Perovskite CsPbBr(3) semiconductors exhibit unusually high defect tolerance leading to outstanding and unique optoelectronic properties, demonstrating strong potential for γ-radiation and X-ray detection at room temperature. However, the total dose effects of the perovskite CsPbBr(3) must be considered when working in a long-term radiation environment. In this work, the Schottky type of perovskite CsPbBr(3) detector was fabricated. Their electrical characteristics and γ-ray response were investigated before and after (60)Co γ ray irradiation with 100 and 200 krad (Si) doses. The γ-ray response of the Schottky-type planar CsPbBr(3) detector degrades significantly with the increase in total dose. At the total dose of 200 krad(Si), the spectral resolving ability to γ-ray response of the CsPbBr(3) detector has disappeared. However, with annealing at room temperature for one week, the device’s performance was partially recovered.
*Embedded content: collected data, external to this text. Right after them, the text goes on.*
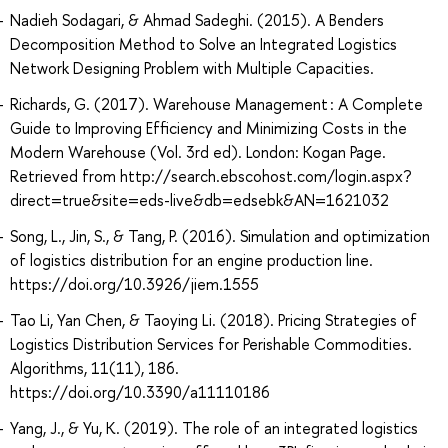
Nadieh Sodagari, & Ahmad Sadeghi. (2015). A Benders
Decomposition Method to Solve an Integrated Logistics
Network Designing Problem with Multiple Capacities.
Richards, G. (2017). Warehouse Management : A Complete
Guide to Improving Efficiency and Minimizing Costs in the
Modern Warehouse (Vol. 3rd ed). London: Kogan Page.
Retrieved from http://search.ebscohost.com/login.aspx?
direct=true&site=eds-live&db=edsebk&AN=1621032
Song, L., Jin, S., & Tang, P. (2016). Simulation and optimization
of logistics distribution for an engine production line.
https://doi.org/10.3926/jiem.1555
Tao Li, Yan Chen, & Taoying Li. (2018). Pricing Strategies of
Logistics Distribution Services for Perishable Commodities.
Algorithms, 11(11), 186.
https://doi.org/10.3390/a11110186
Yang, J., & Yu, K. (2019). The role of an integrated logistics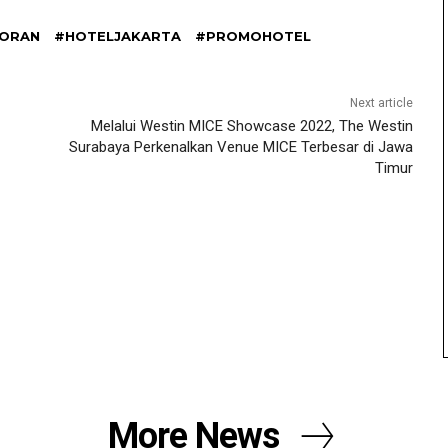
YORAN
#HOTELJAKARTA
#PROMOHOTEL
Next article
Melalui Westin MICE Showcase 2022, The Westin
Surabaya Perkenalkan Venue MICE Terbesar di Jawa
Timur
More News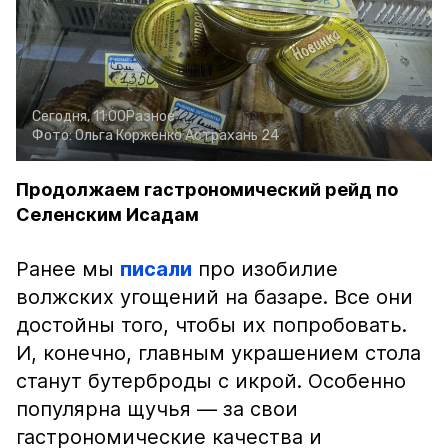
Сегодня, 11:00
Разное
Фото:
Ольга Корженко
Астрахань 24
Продолжаем гастрономический рейд по
Селенским Исадам
Ранее мы
писали
про изобилие
волжских угощений на базаре. Все они
достойны того, чтобы их попробовать.
И, конечно, главным украшением стола
станут бутерброды с икрой. Особенно
популярна щучья — за свои
гастрономические качества и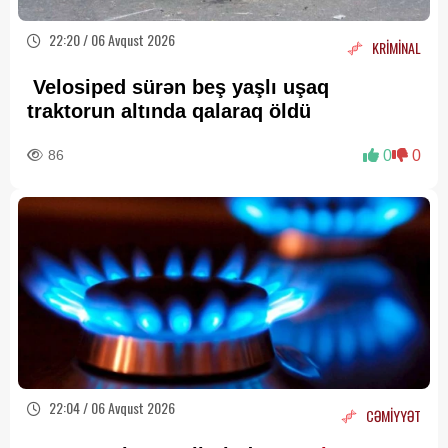
22:20 / 06 Avqust 2026
KRİMİNAL
Velosiped sürən beş yaşlı uşaq
traktorun altında qalaraq öldü
86
0
0
22:04 / 06 Avqust 2026
CƏMİYYƏT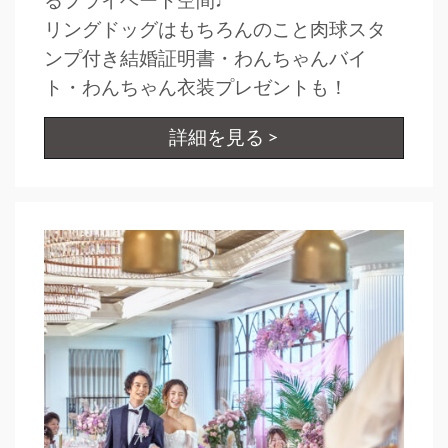
るプライベート空間♩
リングドッグはもちろんのこと肉球スタ
ンプ付き結婚証明書・わんちゃんバイ
ト・わんちゃん衣装プレゼントも！
詳細を見る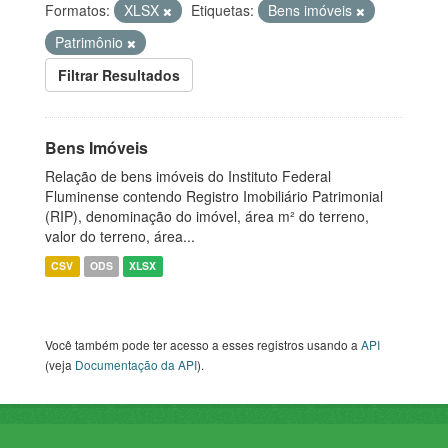
Formatos:
XLSX
Etiquetas:
Bens imóveis
Patrimônio
Filtrar Resultados
Bens Imóveis
Relação de bens imóveis do Instituto Federal
Fluminense contendo Registro Imobiliário Patrimonial
(RIP), denominação do imóvel, área m² do terreno,
valor do terreno, área...
CSV
ODS
XLSX
Você também pode ter acesso a esses registros usando a
API
(veja
Documentação da API
).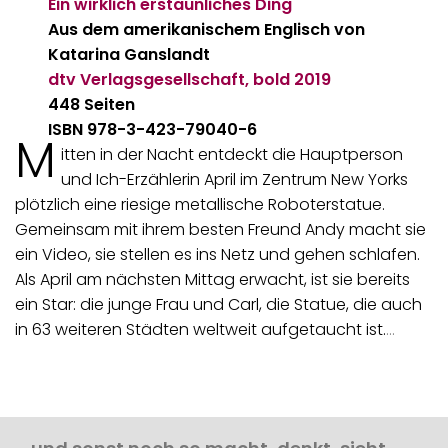
Ein wirklich erstaunliches Ding
Aus dem amerikanischem Englisch von
Katarina Ganslandt
dtv Verlagsgesellschaft, bold
2019
448 Seiten
ISBN 978-3-423-79040-6
M
itten in der Nacht entdeckt die Hauptperson
und Ich-Erzählerin April im Zentrum New Yorks
plötzlich eine riesige metallische Roboterstatue.
Gemeinsam mit ihrem besten Freund Andy macht sie
ein Video, sie stellen es ins Netz und gehen schlafen.
Als April am nächsten Mittag erwacht, ist sie bereits
ein Star: die junge Frau und Carl, die Statue, die auch
in 63 weiteren Städten weltweit aufgetaucht ist.
…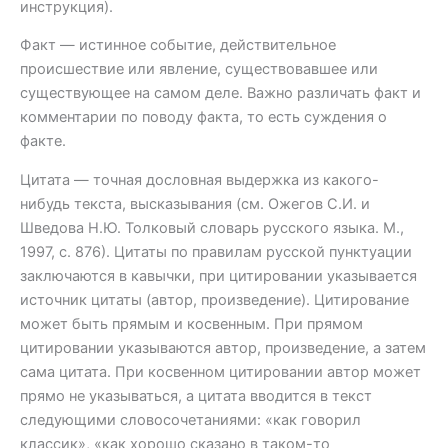
инструкция).
Факт — истинное событие, действительное
происшествие или явление, существовавшее или
существующее на самом деле. Важно различать факт и
комментарии по поводу факта, то есть суждения о
факте.
Цитата — точная дословная выдержка из какого-
нибудь текста, высказывания (см. Ожегов С.И. и
Шведова Н.Ю. Толковый словарь русского языка. М.,
1997, с. 876). Цитаты по правилам русской пунктуации
заключаются в кавычки, при цитировании указывается
источник цитаты (автор, произведение). Цитирование
может быть прямым и косвенным. При прямом
цитировании указываются автор, произведение, а затем
сама цитата. При косвенном цитировании автор может
прямо не указываться, а цитата вводится в текст
следующими словосочетаниями: «как говорил
классик», «как хорошо сказано в таком-то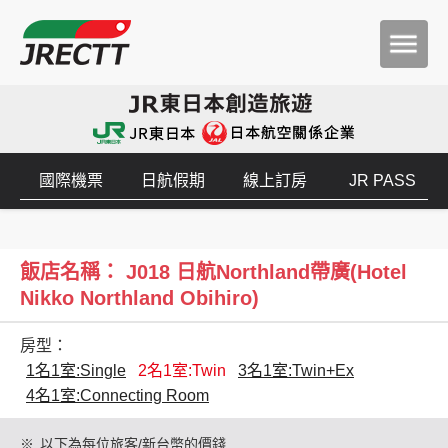
國際機票
日航假期
線上訂房
JR PASS
飯店名稱： J018 日航Northland帶廣(Hotel
Nikko Northland Obihiro)
房型：
1名1室:Single
2名1室:Twin
3名1室:Twin+Ex
4名1室:Connecting Room
※
以下為每位旅客/新台幣的價錢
Therefore, these results indicate that the total dose effects strongly influence the detector performance of the perovskite CsPbBr(3) semiconductor. Notably, it is concluded that the radiation-induced defects are not permanent, which could be mitigated even at room temperature. We believe this work could guide the development of perovskite detectors, especially under harsh radiation conditions.